I'm working on optimizing a model in jax that involves fitting a large observational dataset (4800 data points) with a complex model containing interpolation. The current optimization process using jaxopt.ScipyBoundedMinimize takes around 30 seconds for 100 iterations, with most of the time spent seemingly during or before the first iteration starts.
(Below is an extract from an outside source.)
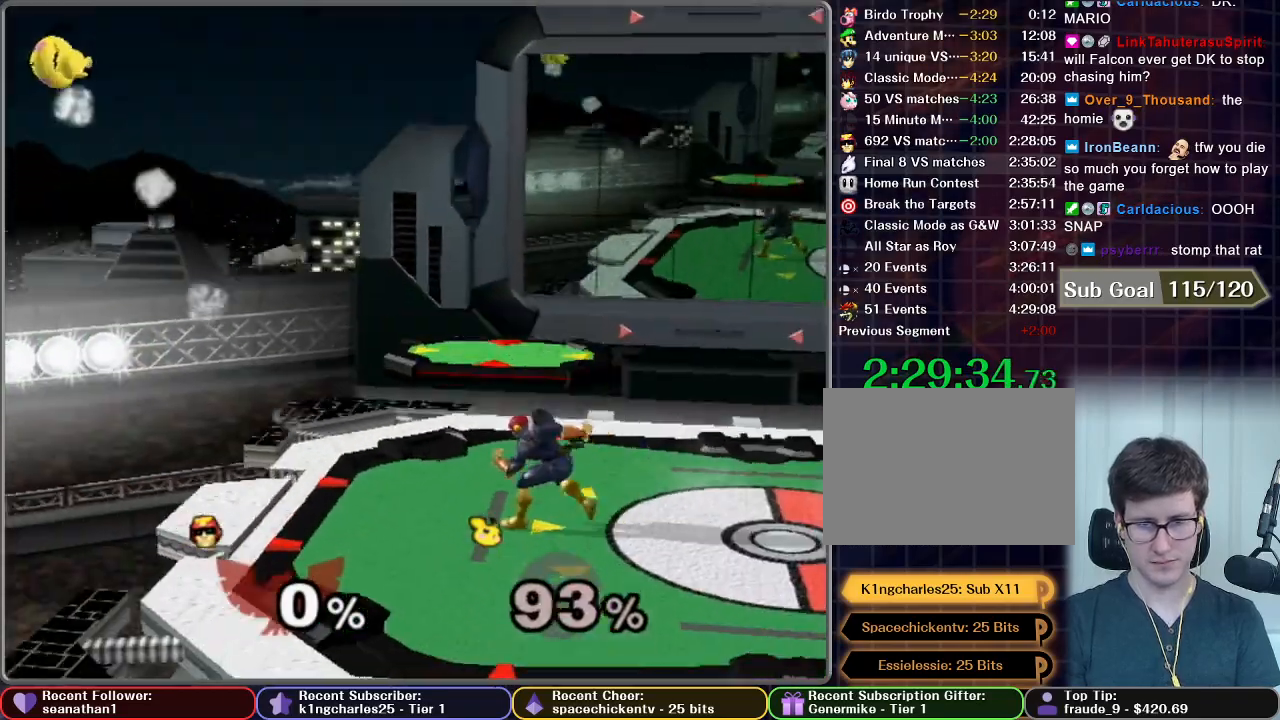
{"dt_ms": 501, "buttons": [], "left_stick": "center", "button_events": []}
You can find the relevant code snippet below. you can find the necessary data for the relevant code at the following link.

necessary data (idc, sg and cpcs)

import jax.numpy as jnp
import time as ela_time
from jaxopt import ScipyBoundedMinimize
import optax
import jax
import pickle


file1 = open('idc.pkl', 'rb')
idc = pickle.load(file1)
file1.close()

file2 = open('sg.pkl', 'rb')
sg = pickle.load(file2)
file2.close()

file3 = open('cpcs.pkl', 'rb')
cpcs = pickle.load(file3)
file3.close()


def model(fssc, fssh, time, rv, amp):

    fssp = 1.0 - (fssc + fssh)

    ivis = cpcs['common'][time]['ivis']
    areas = cpcs['common'][time]['areas']
    mus = cpcs['common'][time]['mus']

    vels = idc['vels'].copy()

    ldfs_phot = cpcs['line'][time]['ldfs_phot']
    ldfs_cool = cpcs['line'][time]['ldfs_cool']
    ldfs_hot = cpcs['line'][time]['ldfs_hot']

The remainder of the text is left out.